Gains have been concentrated in support activities for mining and
in oil and gas extraction.

     Average hourly earnings for production and nonsupervisory
workers in the private sector rose by 6 cents, or 0.3 percent, in
June.  Over the past 12 months, average hourly earnings rose by
3.4 percent.  From May 2007 to May 2008, the Consumer Price Index
for Urban Wage Earners and Clerical Workers (CPI-W) rose by 4.4
percent.

     Turning now to data from our survey of households, the
number of unemployed persons, at 8.5 million, was essentially
unchanged in June.  The unemployment rate held at 5.5 percent in
June, following an increase of half a percentage point in May
that largely reflected an increase in unemployment among youth
(16- to 24-year-olds).  In June, the jobless rates for young
people were essentially unchanged.

     The civilian labor force was little changed in June, after a
large increase in May.  The labor force participation rate, at
66.1 percent in June, was essentially unchanged over the month.

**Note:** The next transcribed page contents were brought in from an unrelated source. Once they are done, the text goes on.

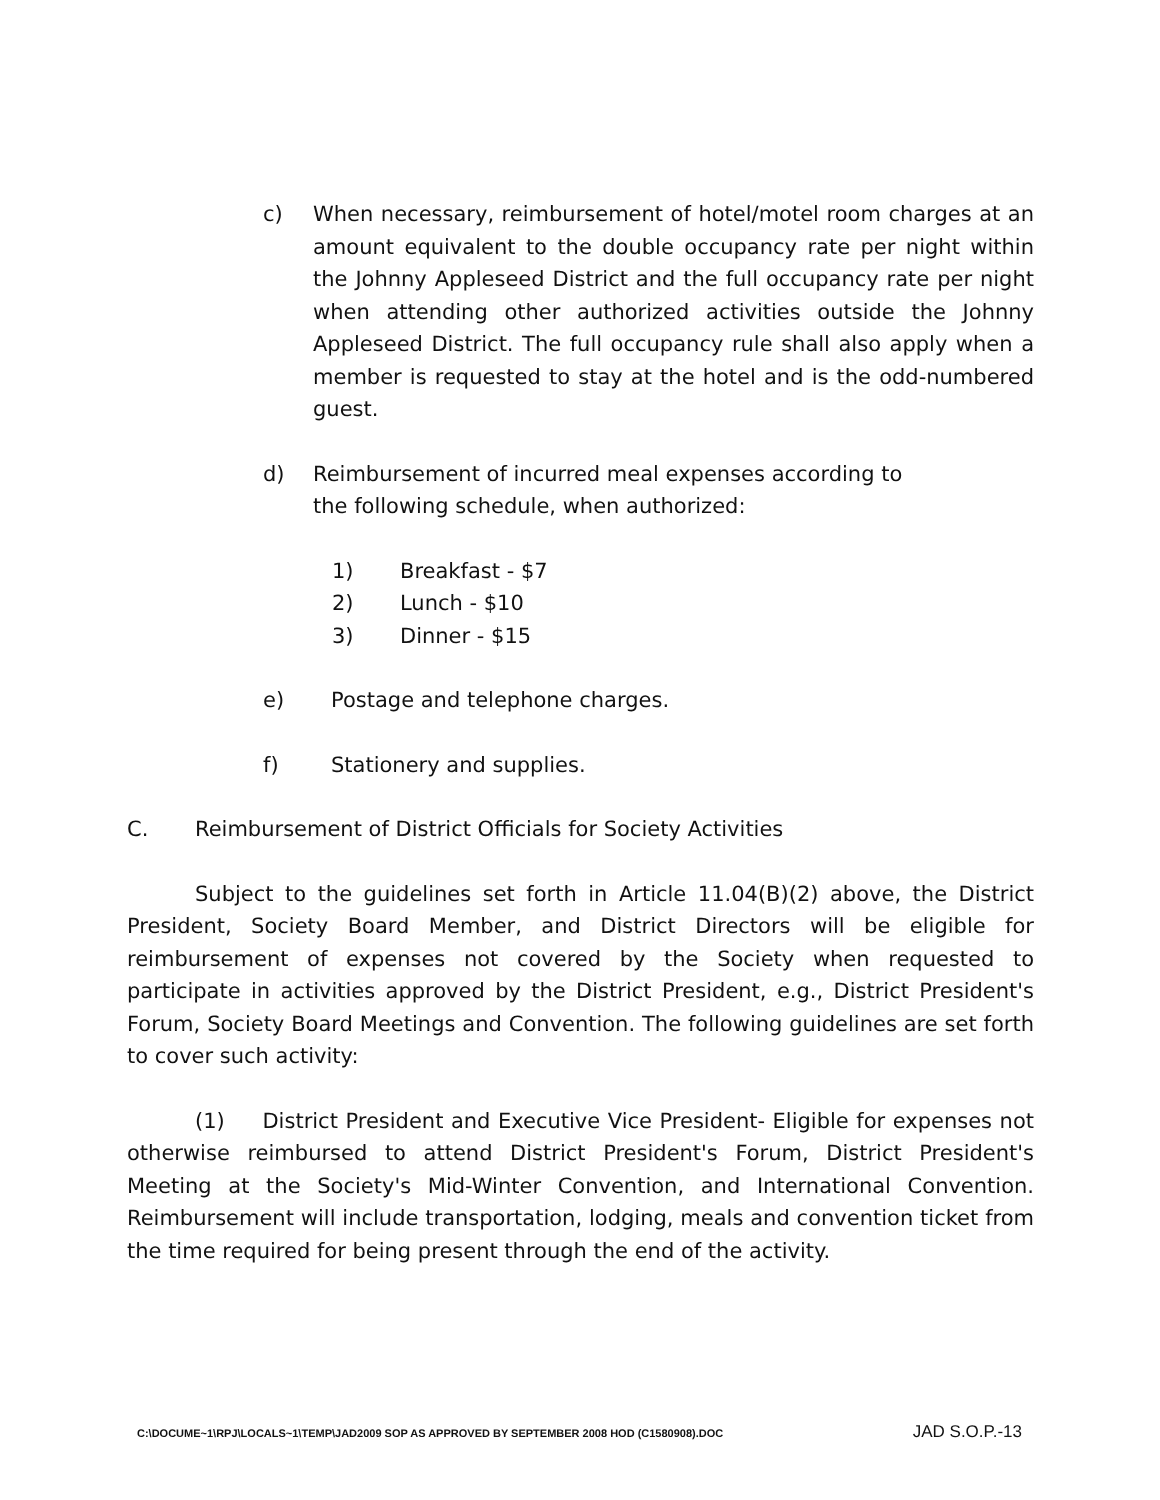c) When necessary, reimbursement of hotel/motel room charges at an amount equivalent to the double occupancy rate per night within the Johnny Appleseed District and the full occupancy rate per night when attending other authorized activities outside the Johnny Appleseed District. The full occupancy rule shall also apply when a member is requested to stay at the hotel and is the odd-numbered guest.
d) Reimbursement of incurred meal expenses according to
the following schedule, when authorized:
1) Breakfast - $7
2) Lunch - $10
3) Dinner - $15
e) Postage and telephone charges.
f) Stationery and supplies.
C. Reimbursement of District Officials for Society Activities
Subject to the guidelines set forth in Article 11.04(B)(2) above, the District President, Society Board Member, and District Directors will be eligible for reimbursement of expenses not covered by the Society when requested to participate in activities approved by the District President, e.g., District President's Forum, Society Board Meetings and Convention. The following guidelines are set forth to cover such activity:
(1) District President and Executive Vice President- Eligible for expenses not otherwise reimbursed to attend District President's Forum, District President's Meeting at the Society's Mid-Winter Convention, and International Convention. Reimbursement will include transportation, lodging, meals and convention ticket from the time required for being present through the end of the activity.
C:\DOCUME~1\RPJ\LOCALS~1\TEMP\JAD2009 SOP AS APPROVED BY SEPTEMBER 2008 HOD (C1580908).DOC JAD S.O.P.-13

     The employment-population ratio, at 62.4 percent, also was
essentially unchanged in June but was down by six-tenths of a
percentage point from a year earlier.  Since June of last year,
the employment-population ratio for adult men has declined by
nine-tenths of a percentage point to 71.9 percent, while the
ratio for adult women, at 58.2 percent, has been about unchanged.
The number of persons working part time who prefer full-time
employment was little changed in June at 5.4 million but has
increased by 1.1 million over the last 12 months.

     In summary, nonfarm payroll employment continued to trend
down in June, and the unemployment rate held at 5.5 percent.